Vous faites une séance de questions/réponses conjointe avec Maia à New York pour promouvoir le film. Quelle est sa réponse au film, et quelle est votre relation comme maintenant ?
Nous n’avons jamais eu de conversation en dehors du film jusqu’à la première fois que nous avons présenté ensemble au (festival du film documentaire de Tel Aviv) Docaviv. Et c’était la première fois que j’avais une idée de ses antécédents et des antécédents de sa famille, et de la façon dont ils étaient arrivés aux États-Unis. Et bien sûr, j’ai aussi découvert que plus j’en savais sur elle, plus je l’avais mise en boîte. dans certaines définitions qui n’étaient pas nécessairement vraies.
Maia aime le film. Je pense qu’elle a le sentiment que le film est elle, ou du moins une représentation d’elle à l’époque – maintenant, quelques années se sont écoulées. Certains téléspectateurs décident complètement de ne pas l’écouter, et appliquent ainsi leurs propres mécanismes de défense : « Qu’est-ce qu’elle sait de quoi que ce soit ? Je n’ai pas l’impression qu’elle puisse m’apprendre quoi que ce soit. J’ai entendu cela de la part de personnes qui programment des festivals sur les droits de la personne. Pour moi, cela signale qu’ils ne veulent tout simplement pas faire face à ce qu’elle évoque.

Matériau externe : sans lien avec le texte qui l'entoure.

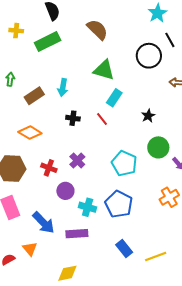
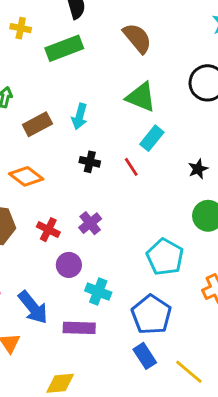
cyan pentagon: (124, 163) -> (165, 257), moved
blue pentagon: (119, 204) -> (151, 315), moved
yellow line: (156, 256) -> (189, 372), turned 55

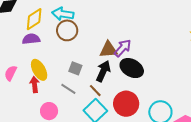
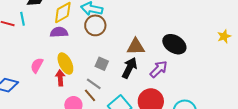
purple arrow: (123, 48) -> (159, 69), moved
black ellipse: (132, 68) -> (174, 44), moved
brown line: (95, 91) -> (90, 95), moved

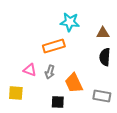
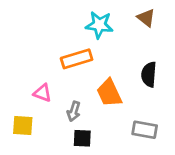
brown triangle: (103, 33) -> (146, 18), moved, turned 40
gray arrow: (50, 72) -> (74, 111), moved
orange trapezoid: (74, 83) -> (109, 93), moved

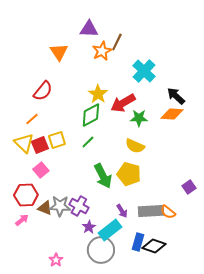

Mais je pense que la réponse plus large au film est celle des gens qui, bien qu’ils pensent très différemment d’elle, respectent la façon dont elle est capable de réfléchir, la façon dont elle est capable d’être authentique, la façon dont elle est capable de nous présenter un miroir de nous-mêmes. Que nos opinions politiques soient similaires aux siennes ou différentes, nous voyons tous les choses de cette façon : nous apportons tous nos propres préjugés aux choses que nous voyons. Nous travaillons tous avec ces types de mécanismes de défense, en essayant de positionner ce que nous voyons pour qu’il corresponde à notre vision du monde.